Saved entries:
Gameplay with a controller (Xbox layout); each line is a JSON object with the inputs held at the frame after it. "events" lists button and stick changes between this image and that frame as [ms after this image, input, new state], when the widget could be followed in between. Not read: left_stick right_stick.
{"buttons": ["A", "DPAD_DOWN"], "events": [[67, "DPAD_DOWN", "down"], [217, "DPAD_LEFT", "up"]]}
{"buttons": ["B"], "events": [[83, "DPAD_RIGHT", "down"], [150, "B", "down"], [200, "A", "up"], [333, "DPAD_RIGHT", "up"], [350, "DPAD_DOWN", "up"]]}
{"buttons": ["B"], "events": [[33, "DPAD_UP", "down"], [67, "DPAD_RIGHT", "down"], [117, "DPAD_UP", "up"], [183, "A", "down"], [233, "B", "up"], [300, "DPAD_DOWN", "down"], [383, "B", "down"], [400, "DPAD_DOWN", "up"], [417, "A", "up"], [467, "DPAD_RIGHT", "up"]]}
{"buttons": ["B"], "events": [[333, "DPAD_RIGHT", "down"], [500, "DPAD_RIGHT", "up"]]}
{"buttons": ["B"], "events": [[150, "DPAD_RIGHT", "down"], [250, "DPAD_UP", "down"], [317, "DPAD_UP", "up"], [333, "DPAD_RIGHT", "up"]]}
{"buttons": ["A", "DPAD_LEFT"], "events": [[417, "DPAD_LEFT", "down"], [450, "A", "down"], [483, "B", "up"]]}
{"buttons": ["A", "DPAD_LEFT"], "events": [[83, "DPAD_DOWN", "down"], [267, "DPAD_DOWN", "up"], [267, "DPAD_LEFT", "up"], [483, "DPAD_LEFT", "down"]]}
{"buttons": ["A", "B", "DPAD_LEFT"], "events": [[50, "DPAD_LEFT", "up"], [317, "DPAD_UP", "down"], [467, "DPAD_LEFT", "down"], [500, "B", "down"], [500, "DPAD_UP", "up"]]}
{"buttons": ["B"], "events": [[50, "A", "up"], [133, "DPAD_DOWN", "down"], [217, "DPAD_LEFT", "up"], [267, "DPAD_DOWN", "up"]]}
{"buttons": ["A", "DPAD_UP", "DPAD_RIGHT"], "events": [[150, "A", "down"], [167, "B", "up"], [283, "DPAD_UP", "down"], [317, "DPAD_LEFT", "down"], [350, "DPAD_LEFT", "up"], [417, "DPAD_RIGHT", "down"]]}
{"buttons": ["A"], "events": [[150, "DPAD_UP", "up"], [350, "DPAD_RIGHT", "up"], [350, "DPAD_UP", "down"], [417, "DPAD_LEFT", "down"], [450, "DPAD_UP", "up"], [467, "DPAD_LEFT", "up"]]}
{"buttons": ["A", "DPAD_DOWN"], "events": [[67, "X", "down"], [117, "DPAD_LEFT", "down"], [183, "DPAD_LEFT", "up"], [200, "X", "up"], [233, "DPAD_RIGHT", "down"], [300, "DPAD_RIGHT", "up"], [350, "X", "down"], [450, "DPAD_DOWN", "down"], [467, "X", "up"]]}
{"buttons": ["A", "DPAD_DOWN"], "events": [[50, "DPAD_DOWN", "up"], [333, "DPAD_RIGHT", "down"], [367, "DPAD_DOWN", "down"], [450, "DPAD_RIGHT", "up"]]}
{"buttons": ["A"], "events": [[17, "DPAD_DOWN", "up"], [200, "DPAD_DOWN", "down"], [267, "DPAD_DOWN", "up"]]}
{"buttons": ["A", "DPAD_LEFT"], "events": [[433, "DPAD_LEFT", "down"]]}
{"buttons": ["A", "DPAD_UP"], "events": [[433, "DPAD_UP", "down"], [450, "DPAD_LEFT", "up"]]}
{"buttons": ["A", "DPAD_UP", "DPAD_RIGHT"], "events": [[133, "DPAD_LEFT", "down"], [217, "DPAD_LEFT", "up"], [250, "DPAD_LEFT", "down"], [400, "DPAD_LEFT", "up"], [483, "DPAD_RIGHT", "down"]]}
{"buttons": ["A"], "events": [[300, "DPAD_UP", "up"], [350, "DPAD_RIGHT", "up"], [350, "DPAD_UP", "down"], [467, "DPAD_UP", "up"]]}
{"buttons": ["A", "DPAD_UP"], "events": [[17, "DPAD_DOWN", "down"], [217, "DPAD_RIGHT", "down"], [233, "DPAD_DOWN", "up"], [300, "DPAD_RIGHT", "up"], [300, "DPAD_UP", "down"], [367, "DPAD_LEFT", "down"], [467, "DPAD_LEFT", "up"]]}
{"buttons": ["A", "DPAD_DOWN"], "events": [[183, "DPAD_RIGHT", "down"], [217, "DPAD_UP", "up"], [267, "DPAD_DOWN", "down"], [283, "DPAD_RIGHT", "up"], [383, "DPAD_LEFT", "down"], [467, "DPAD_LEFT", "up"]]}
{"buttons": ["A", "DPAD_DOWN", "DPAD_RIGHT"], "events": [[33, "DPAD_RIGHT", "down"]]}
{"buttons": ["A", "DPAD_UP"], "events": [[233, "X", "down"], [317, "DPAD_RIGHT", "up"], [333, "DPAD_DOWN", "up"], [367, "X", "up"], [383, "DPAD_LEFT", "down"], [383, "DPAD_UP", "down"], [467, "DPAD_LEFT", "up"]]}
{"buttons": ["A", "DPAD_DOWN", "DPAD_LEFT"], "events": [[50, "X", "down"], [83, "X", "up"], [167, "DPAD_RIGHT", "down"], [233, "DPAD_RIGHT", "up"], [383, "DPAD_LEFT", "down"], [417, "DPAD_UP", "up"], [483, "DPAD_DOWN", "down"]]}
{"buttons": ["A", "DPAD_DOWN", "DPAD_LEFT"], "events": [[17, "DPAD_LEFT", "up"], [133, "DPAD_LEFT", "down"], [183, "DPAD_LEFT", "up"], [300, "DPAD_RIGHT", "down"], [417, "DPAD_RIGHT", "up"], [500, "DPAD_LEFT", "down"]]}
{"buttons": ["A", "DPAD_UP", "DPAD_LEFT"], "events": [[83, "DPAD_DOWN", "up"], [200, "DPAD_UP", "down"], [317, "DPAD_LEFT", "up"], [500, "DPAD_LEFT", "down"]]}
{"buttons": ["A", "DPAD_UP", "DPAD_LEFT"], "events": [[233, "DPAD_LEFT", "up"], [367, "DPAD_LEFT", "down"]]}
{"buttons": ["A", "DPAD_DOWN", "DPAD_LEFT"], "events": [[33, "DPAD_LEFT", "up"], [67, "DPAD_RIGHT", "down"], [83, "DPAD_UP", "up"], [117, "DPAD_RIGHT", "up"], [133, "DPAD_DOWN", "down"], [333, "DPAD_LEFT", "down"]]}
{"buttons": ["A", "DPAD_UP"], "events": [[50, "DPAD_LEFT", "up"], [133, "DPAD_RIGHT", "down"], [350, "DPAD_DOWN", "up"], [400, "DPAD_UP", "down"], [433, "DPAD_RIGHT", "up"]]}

### Exercise objective:
Give every entry again in full, precisely as written above.

### Result:
Gameplay with a controller (Xbox layout); each line is a JSON object with the inputs held at the frame after it. "events" lists button and stick changes between this image and that frame as [ms after this image, input, new state], when the widget could be followed in between. Not read: left_stick right_stick.
{"buttons": ["A", "DPAD_DOWN"], "events": [[67, "DPAD_DOWN", "down"], [217, "DPAD_LEFT", "up"]]}
{"buttons": ["B"], "events": [[83, "DPAD_RIGHT", "down"], [150, "B", "down"], [200, "A", "up"], [333, "DPAD_RIGHT", "up"], [350, "DPAD_DOWN", "up"]]}
{"buttons": ["B"], "events": [[33, "DPAD_UP", "down"], [67, "DPAD_RIGHT", "down"], [117, "DPAD_UP", "up"], [183, "A", "down"], [233, "B", "up"], [300, "DPAD_DOWN", "down"], [383, "B", "down"], [400, "DPAD_DOWN", "up"], [417, "A", "up"], [467, "DPAD_RIGHT", "up"]]}
{"buttons": ["B"], "events": [[333, "DPAD_RIGHT", "down"], [500, "DPAD_RIGHT", "up"]]}
{"buttons": ["B"], "events": [[150, "DPAD_RIGHT", "down"], [250, "DPAD_UP", "down"], [317, "DPAD_UP", "up"], [333, "DPAD_RIGHT", "up"]]}
{"buttons": ["A", "DPAD_LEFT"], "events": [[417, "DPAD_LEFT", "down"], [450, "A", "down"], [483, "B", "up"]]}
{"buttons": ["A", "DPAD_LEFT"], "events": [[83, "DPAD_DOWN", "down"], [267, "DPAD_DOWN", "up"], [267, "DPAD_LEFT", "up"], [483, "DPAD_LEFT", "down"]]}
{"buttons": ["A", "B", "DPAD_LEFT"], "events": [[50, "DPAD_LEFT", "up"], [317, "DPAD_UP", "down"], [467, "DPAD_LEFT", "down"], [500, "B", "down"], [500, "DPAD_UP", "up"]]}
{"buttons": ["B"], "events": [[50, "A", "up"], [133, "DPAD_DOWN", "down"], [217, "DPAD_LEFT", "up"], [267, "DPAD_DOWN", "up"]]}
{"buttons": ["A", "DPAD_UP", "DPAD_RIGHT"], "events": [[150, "A", "down"], [167, "B", "up"], [283, "DPAD_UP", "down"], [317, "DPAD_LEFT", "down"], [350, "DPAD_LEFT", "up"], [417, "DPAD_RIGHT", "down"]]}
{"buttons": ["A"], "events": [[150, "DPAD_UP", "up"], [350, "DPAD_RIGHT", "up"], [350, "DPAD_UP", "down"], [417, "DPAD_LEFT", "down"], [450, "DPAD_UP", "up"], [467, "DPAD_LEFT", "up"]]}
{"buttons": ["A", "DPAD_DOWN"], "events": [[67, "X", "down"], [117, "DPAD_LEFT", "down"], [183, "DPAD_LEFT", "up"], [200, "X", "up"], [233, "DPAD_RIGHT", "down"], [300, "DPAD_RIGHT", "up"], [350, "X", "down"], [450, "DPAD_DOWN", "down"], [467, "X", "up"]]}
{"buttons": ["A", "DPAD_DOWN"], "events": [[50, "DPAD_DOWN", "up"], [333, "DPAD_RIGHT", "down"], [367, "DPAD_DOWN", "down"], [450, "DPAD_RIGHT", "up"]]}
{"buttons": ["A"], "events": [[17, "DPAD_DOWN", "up"], [200, "DPAD_DOWN", "down"], [267, "DPAD_DOWN", "up"]]}
{"buttons": ["A", "DPAD_LEFT"], "events": [[433, "DPAD_LEFT", "down"]]}
{"buttons": ["A", "DPAD_UP"], "events": [[433, "DPAD_UP", "down"], [450, "DPAD_LEFT", "up"]]}
{"buttons": ["A", "DPAD_UP", "DPAD_RIGHT"], "events": [[133, "DPAD_LEFT", "down"], [217, "DPAD_LEFT", "up"], [250, "DPAD_LEFT", "down"], [400, "DPAD_LEFT", "up"], [483, "DPAD_RIGHT", "down"]]}
{"buttons": ["A"], "events": [[300, "DPAD_UP", "up"], [350, "DPAD_RIGHT", "up"], [350, "DPAD_UP", "down"], [467, "DPAD_UP", "up"]]}
{"buttons": ["A", "DPAD_UP"], "events": [[17, "DPAD_DOWN", "down"], [217, "DPAD_RIGHT", "down"], [233, "DPAD_DOWN", "up"], [300, "DPAD_RIGHT", "up"], [300, "DPAD_UP", "down"], [367, "DPAD_LEFT", "down"], [467, "DPAD_LEFT", "up"]]}
{"buttons": ["A", "DPAD_DOWN"], "events": [[183, "DPAD_RIGHT", "down"], [217, "DPAD_UP", "up"], [267, "DPAD_DOWN", "down"], [283, "DPAD_RIGHT", "up"], [383, "DPAD_LEFT", "down"], [467, "DPAD_LEFT", "up"]]}
{"buttons": ["A", "DPAD_DOWN", "DPAD_RIGHT"], "events": [[33, "DPAD_RIGHT", "down"]]}
{"buttons": ["A", "DPAD_UP"], "events": [[233, "X", "down"], [317, "DPAD_RIGHT", "up"], [333, "DPAD_DOWN", "up"], [367, "X", "up"], [383, "DPAD_LEFT", "down"], [383, "DPAD_UP", "down"], [467, "DPAD_LEFT", "up"]]}
{"buttons": ["A", "DPAD_DOWN", "DPAD_LEFT"], "events": [[50, "X", "down"], [83, "X", "up"], [167, "DPAD_RIGHT", "down"], [233, "DPAD_RIGHT", "up"], [383, "DPAD_LEFT", "down"], [417, "DPAD_UP", "up"], [483, "DPAD_DOWN", "down"]]}
{"buttons": ["A", "DPAD_DOWN", "DPAD_LEFT"], "events": [[17, "DPAD_LEFT", "up"], [133, "DPAD_LEFT", "down"], [183, "DPAD_LEFT", "up"], [300, "DPAD_RIGHT", "down"], [417, "DPAD_RIGHT", "up"], [500, "DPAD_LEFT", "down"]]}
{"buttons": ["A", "DPAD_UP", "DPAD_LEFT"], "events": [[83, "DPAD_DOWN", "up"], [200, "DPAD_UP", "down"], [317, "DPAD_LEFT", "up"], [500, "DPAD_LEFT", "down"]]}
{"buttons": ["A", "DPAD_UP", "DPAD_LEFT"], "events": [[233, "DPAD_LEFT", "up"], [367, "DPAD_LEFT", "down"]]}
{"buttons": ["A", "DPAD_DOWN", "DPAD_LEFT"], "events": [[33, "DPAD_LEFT", "up"], [67, "DPAD_RIGHT", "down"], [83, "DPAD_UP", "up"], [117, "DPAD_RIGHT", "up"], [133, "DPAD_DOWN", "down"], [333, "DPAD_LEFT", "down"]]}
{"buttons": ["A", "DPAD_UP"], "events": [[50, "DPAD_LEFT", "up"], [133, "DPAD_RIGHT", "down"], [350, "DPAD_DOWN", "up"], [400, "DPAD_UP", "down"], [433, "DPAD_RIGHT", "up"]]}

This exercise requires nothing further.